WORK TO BE COMPLETED | Rewrite each of the records below, replacing every occurrence of "McLaren" with "Ferrari" and keeping everything else the same.

[Page-level text extractions]
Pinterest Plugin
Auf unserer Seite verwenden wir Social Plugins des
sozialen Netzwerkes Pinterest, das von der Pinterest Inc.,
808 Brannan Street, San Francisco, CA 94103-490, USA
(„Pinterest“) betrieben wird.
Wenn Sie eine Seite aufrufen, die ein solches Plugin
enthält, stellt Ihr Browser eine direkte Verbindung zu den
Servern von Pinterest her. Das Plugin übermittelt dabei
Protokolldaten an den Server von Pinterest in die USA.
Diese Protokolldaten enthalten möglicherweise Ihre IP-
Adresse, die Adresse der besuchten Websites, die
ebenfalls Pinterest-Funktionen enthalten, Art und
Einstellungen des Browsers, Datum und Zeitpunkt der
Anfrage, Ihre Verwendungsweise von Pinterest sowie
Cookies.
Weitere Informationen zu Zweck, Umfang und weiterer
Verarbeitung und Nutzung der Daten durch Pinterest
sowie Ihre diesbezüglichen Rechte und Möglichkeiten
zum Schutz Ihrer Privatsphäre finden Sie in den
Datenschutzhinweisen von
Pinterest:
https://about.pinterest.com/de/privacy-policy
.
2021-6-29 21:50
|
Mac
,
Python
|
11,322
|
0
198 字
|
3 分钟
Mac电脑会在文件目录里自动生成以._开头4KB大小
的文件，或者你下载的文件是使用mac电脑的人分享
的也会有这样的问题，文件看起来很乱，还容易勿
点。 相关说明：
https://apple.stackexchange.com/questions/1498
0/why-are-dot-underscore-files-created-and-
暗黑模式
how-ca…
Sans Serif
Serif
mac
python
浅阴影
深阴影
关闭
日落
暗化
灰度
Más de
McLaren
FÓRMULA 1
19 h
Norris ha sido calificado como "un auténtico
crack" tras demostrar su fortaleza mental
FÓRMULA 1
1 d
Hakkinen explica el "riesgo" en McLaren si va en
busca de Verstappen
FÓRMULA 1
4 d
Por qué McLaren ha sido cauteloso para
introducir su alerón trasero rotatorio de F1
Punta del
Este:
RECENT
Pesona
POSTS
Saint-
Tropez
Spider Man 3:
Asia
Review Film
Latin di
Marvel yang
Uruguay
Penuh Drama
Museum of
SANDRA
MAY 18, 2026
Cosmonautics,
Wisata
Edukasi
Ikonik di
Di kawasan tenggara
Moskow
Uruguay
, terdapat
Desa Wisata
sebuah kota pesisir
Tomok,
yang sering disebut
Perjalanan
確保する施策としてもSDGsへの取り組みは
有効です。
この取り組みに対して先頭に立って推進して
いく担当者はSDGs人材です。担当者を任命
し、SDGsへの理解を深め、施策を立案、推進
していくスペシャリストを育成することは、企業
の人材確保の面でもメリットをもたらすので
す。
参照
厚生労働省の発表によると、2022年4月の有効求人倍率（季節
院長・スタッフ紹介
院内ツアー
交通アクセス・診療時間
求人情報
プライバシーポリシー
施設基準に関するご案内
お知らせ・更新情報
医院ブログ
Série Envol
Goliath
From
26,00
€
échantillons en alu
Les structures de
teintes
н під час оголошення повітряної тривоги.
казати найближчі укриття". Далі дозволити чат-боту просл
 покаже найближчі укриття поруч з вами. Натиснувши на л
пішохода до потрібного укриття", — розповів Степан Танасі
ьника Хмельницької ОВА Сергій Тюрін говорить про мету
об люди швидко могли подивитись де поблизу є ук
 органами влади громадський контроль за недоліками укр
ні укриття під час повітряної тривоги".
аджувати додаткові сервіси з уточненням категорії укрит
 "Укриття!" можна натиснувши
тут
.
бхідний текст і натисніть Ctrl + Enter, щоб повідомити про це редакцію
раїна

SOLUTION |
Pinterest Plugin
Auf unserer Seite verwenden wir Social Plugins des
sozialen Netzwerkes Pinterest, das von der Pinterest Inc.,
808 Brannan Street, San Francisco, CA 94103-490, USA
(„Pinterest“) betrieben wird.
Wenn Sie eine Seite aufrufen, die ein solches Plugin
enthält, stellt Ihr Browser eine direkte Verbindung zu den
Servern von Pinterest her. Das Plugin übermittelt dabei
Protokolldaten an den Server von Pinterest in die USA.
Diese Protokolldaten enthalten möglicherweise Ihre IP-
Adresse, die Adresse der besuchten Websites, die
ebenfalls Pinterest-Funktionen enthalten, Art und
Einstellungen des Browsers, Datum und Zeitpunkt der
Anfrage, Ihre Verwendungsweise von Pinterest sowie
Cookies.
Weitere Informationen zu Zweck, Umfang und weiterer
Verarbeitung und Nutzung der Daten durch Pinterest
sowie Ihre diesbezüglichen Rechte und Möglichkeiten
zum Schutz Ihrer Privatsphäre finden Sie in den
Datenschutzhinweisen von
Pinterest:
https://about.pinterest.com/de/privacy-policy
.
2021-6-29 21:50
|
Mac
,
Python
|
11,322
|
0
198 字
|
3 分钟
Mac电脑会在文件目录里自动生成以._开头4KB大小
的文件，或者你下载的文件是使用mac电脑的人分享
的也会有这样的问题，文件看起来很乱，还容易勿
点。 相关说明：
https://apple.stackexchange.com/questions/1498
0/why-are-dot-underscore-files-created-and-
暗黑模式
how-ca…
Sans Serif
Serif
mac
python
浅阴影
深阴影
关闭
日落
暗化
灰度
Más de
Ferrari
FÓRMULA 1
19 h
Norris ha sido calificado como "un auténtico
crack" tras demostrar su fortaleza mental
FÓRMULA 1
1 d
Hakkinen explica el "riesgo" en Ferrari si va en
busca de Verstappen
FÓRMULA 1
4 d
Por qué Ferrari ha sido cauteloso para
introducir su alerón trasero rotatorio de F1
Punta del
Este:
RECENT
Pesona
POSTS
Saint-
Tropez
Spider Man 3:
Asia
Review Film
Latin di
Marvel yang
Uruguay
Penuh Drama
Museum of
SANDRA
MAY 18, 2026
Cosmonautics,
Wisata
Edukasi
Ikonik di
Di kawasan tenggara
Moskow
Uruguay
, terdapat
Desa Wisata
sebuah kota pesisir
Tomok,
yang sering disebut
Perjalanan
確保する施策としてもSDGsへの取り組みは
有効です。
この取り組みに対して先頭に立って推進して
いく担当者はSDGs人材です。担当者を任命
し、SDGsへの理解を深め、施策を立案、推進
していくスペシャリストを育成することは、企業
の人材確保の面でもメリットをもたらすので
す。
参照
厚生労働省の発表によると、2022年4月の有効求人倍率（季節
院長・スタッフ紹介
院内ツアー
交通アクセス・診療時間
求人情報
プライバシーポリシー
施設基準に関するご案内
お知らせ・更新情報
医院ブログ
Série Envol
Goliath
From
26,00
€
échantillons en alu
Les structures de
teintes
н під час оголошення повітряної тривоги.
казати найближчі укриття". Далі дозволити чат-боту просл
 покаже найближчі укриття поруч з вами. Натиснувши на л
пішохода до потрібного укриття", — розповів Степан Танасі
ьника Хмельницької ОВА Сергій Тюрін говорить про мету
об люди швидко могли подивитись де поблизу є ук
 органами влади громадський контроль за недоліками укр
ні укриття під час повітряної тривоги".
аджувати додаткові сервіси з уточненням категорії укрит
 "Укриття!" можна натиснувши
тут
.
бхідний текст і натисніть Ctrl + Enter, щоб повідомити про це редакцію
раїна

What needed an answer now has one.